Indeed, that’s where Beamish made his move.  With 100 meters to go he was in sixth position.  Ahead of him Kessler was leading Portugal’s Isaac Nader, Hocker, and Norway’s Narve Gilje Nordas.  Beamish started his kick, came around the outside of Hocker at the top of the homestretch, and rocketed to the finish line out in lane three to take the gold.  He only moved into the lead with about ten meters to go.






“With like five meters to go, all the medals were in the same spot,” said Beamish, who ran a personal best 3:36.54.  “I just nabbed the first one.”






Kessler, who had the inside lane, started his lean about two meters from the finish, but Hocker kept sprinting and just passed his teammate to take silver in 3:36.69, a scant 3/100ths of a second ahead of Kessler.






“It’s just how a race like that goes,” said Hocker.  “It’s right in your grasp.  It’s a world silver, regardless of how you slice it.”






Kessler has now earned two medals in two world championships in a span of five months.  He was pleased with his bronze medal.






“I really hope that it really solidifies me as one of the best in the world and best in the U.S., up there with Cole and Yared,” Kessler said.  “Great runners.  I think we can really do some damage this year.”
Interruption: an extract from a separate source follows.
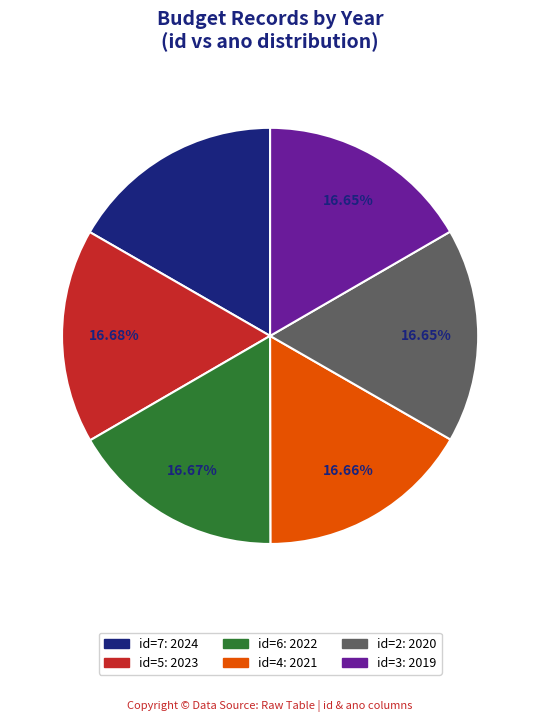

What is the ratio of the value at id=7: 2024 to the value at id=6: 2022?

1.0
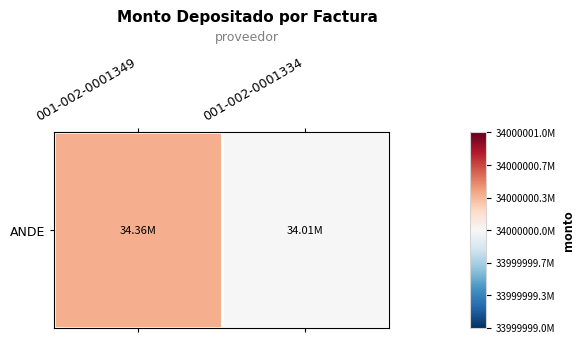

Is it true that the value at 001-002-0001349 is 0.4?

True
In the women’s 1500m, the final race of these championships, the American team also played a prominent role.  Emily Mackay, who trains with newly-crowned 3000m world champion Elle St. Pierre, made the most important move of the race. She burst into the lead with two laps to go, breaking the race wide open.  She was chased by the Ethiopian duo of Freweyni Hailu and Diribe Welteji, and also her teammate Nikki Hiltz, the reigning USA indoor and outdoor champion.  Mackay’s move caught Hiltz off guard.






 Freweyni Hailu of Ethiopia winning the 1500m at the 2024 World Athletics Indoor Championships (Photo by Jane Monti for Race Results Weekly)









“I thought she miscounted laps because it was such a big move,” Hiltz told Race Results Weekly.  “Then I was like, of course she’s going to do that.  She’s got a great kick and I think she’s a strength kicker, too.  She can kick from far out.”






Hailu reeled in Mackay on the backstretch and scooted to the gold medal in 4:01.46.






“I am happy to achieve this result and it is just an outcome of our hard work,” Hailu said.






Mackay was still ahead of Hiltz with 100 meters to go, but the former Arkansas Razorback powered past her teammate to get the silver medal in a personal best 4:02.32.







“I’m glad I had another gear,” said Hiltz, adding, “I’m in shock still.”







Mackay, who pronounces her name “Meh-KIGH,” was thrilled with her first global medal in what was only her first global championships.  She said that training with St. Pierre had not only made her strong, but had given her a lot of confidence.






“My teammate, Elle, her performance last night was so inspiring to me, just watching her get that gold medal,” Mackay said.  She continued: “It was so inspiring for me because I train with her every day.  Just working together with her just makes me strong and confident.  I’m so thankful for that.”